Description
The Irish Congress of Trade Unions (ICTU), formed in 1959 by the merger of the Irish Trades Union Congress (founded in 1894) and the Congress of Irish Unions (founded in 1945), is a national trade union centre, the umbrella organisation to which trade unions in both the Republic of Ireland and Northern Ireland affiliate.
Influence
There are currently 55 trade unions with membership of Congress, representing about 600,000 members in the Republic of Ireland. Trade union members represent 35.1% of the Republic's workforce. This is a significant decline since the 55.3% recorded in 1980 and the 38.5% reported in 2003. In the Republic, roughly 50% of union members are in the public sector. The ICTU represents trade unions in negotiations with employers and the government with regard to pay and working conditions.
Structure
The supreme policy-making body of Congress is the Biennial Delegate Conference, to which affiliated unions send delegates. On a day-to-day basis Congress is run by an Executive Committee and a staffed secretariat headed up by the general secretary, Owen Reidy who succeeded Patricia King in the position in 2022.
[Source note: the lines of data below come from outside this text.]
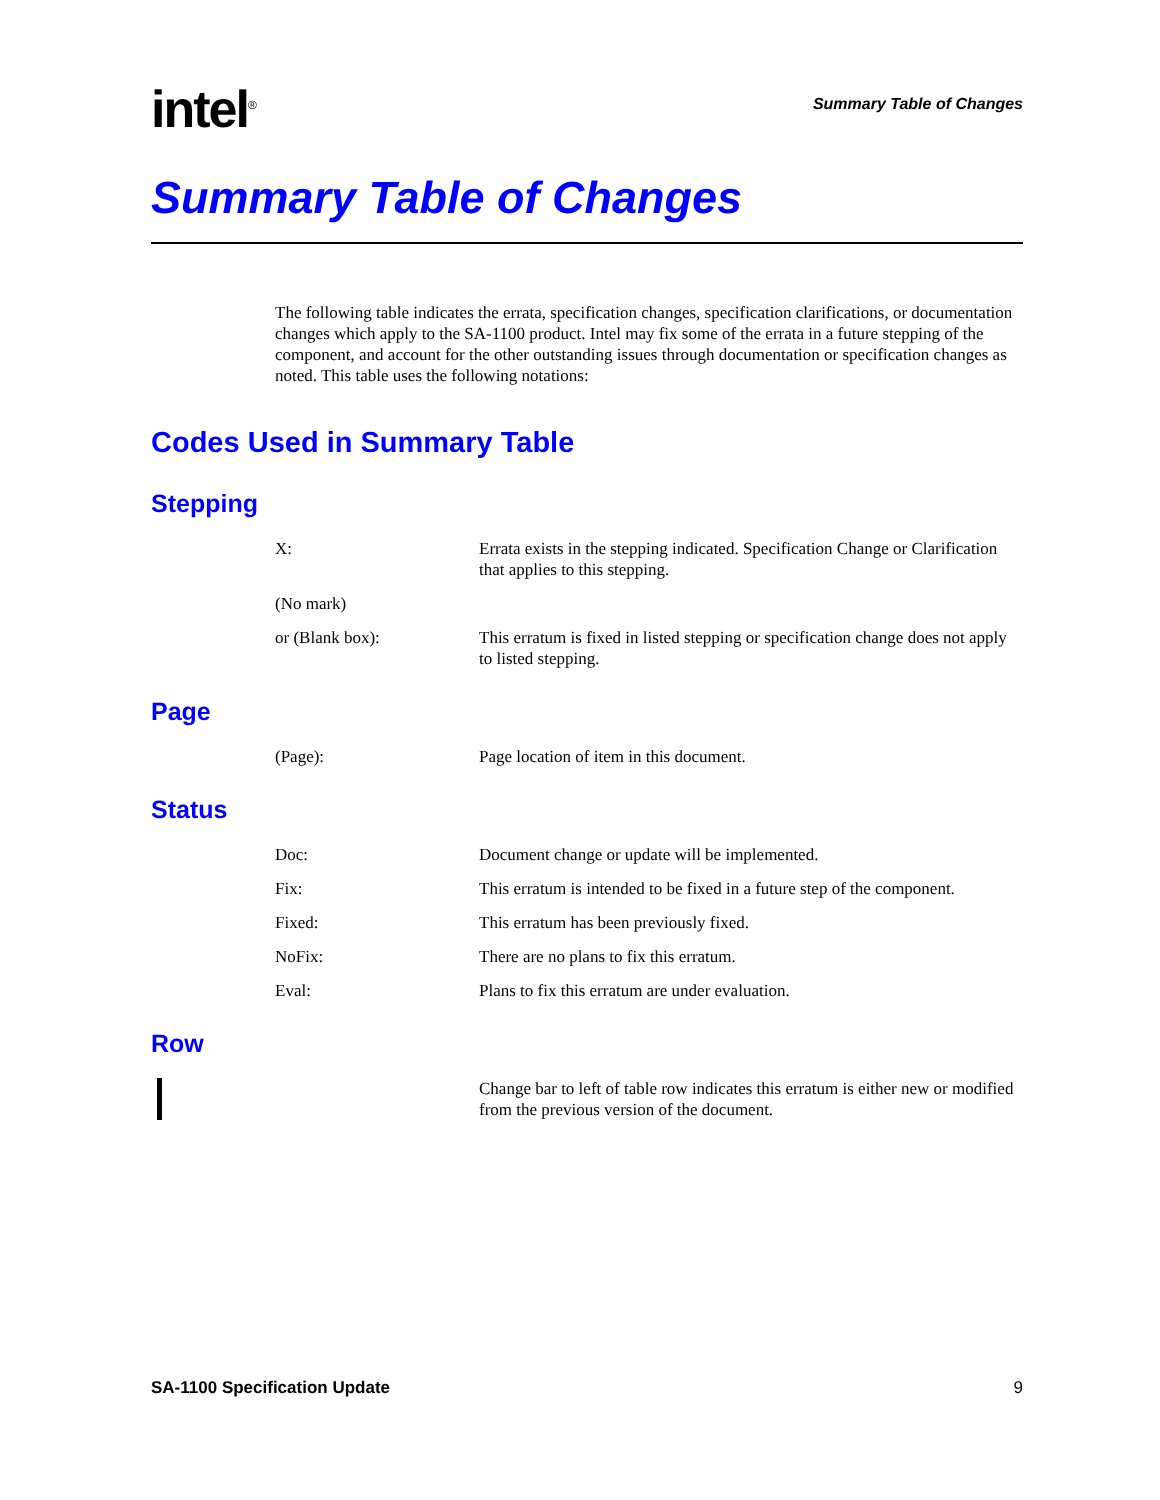intel<sup>®</sup>
Summary Table of Changes
Summary Table of Changes
The following table indicates the errata, specification changes, specification clarifications, or documentation changes which apply to the SA-1100 product. Intel may fix some of the errata in a future stepping of the component, and account for the other outstanding issues through documentation or specification changes as noted. This table uses the following notations:
Codes Used in Summary Table
Stepping
X: Errata exists in the stepping indicated. Specification Change or Clarification that applies to this stepping.
(No mark)
or (Blank box): This erratum is fixed in listed stepping or specification change does not apply to listed stepping.
Page
(Page): Page location of item in this document.
Status
Doc: Document change or update will be implemented.
Fix: This erratum is intended to be fixed in a future step of the component.
Fixed: This erratum has been previously fixed.
NoFix: There are no plans to fix this erratum.
Eval: Plans to fix this erratum are under evaluation.
Row
Change bar to left of table row indicates this erratum is either new or modified from the previous version of the document.
SA-1100 Specification Update 9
Justin McCamphill of NASUWT became President of Congress at the biennial conference in Kilkenny in July 2023 succeeding Kevin Callinan of Fórsa. The president serves for a two-year period and is normally succeeded by one of two vice-presidents.
Congress is the sole Irish affiliate of the ETUC, the representative body for trade unions at European level and of the International Trade Union Confederation ITUC.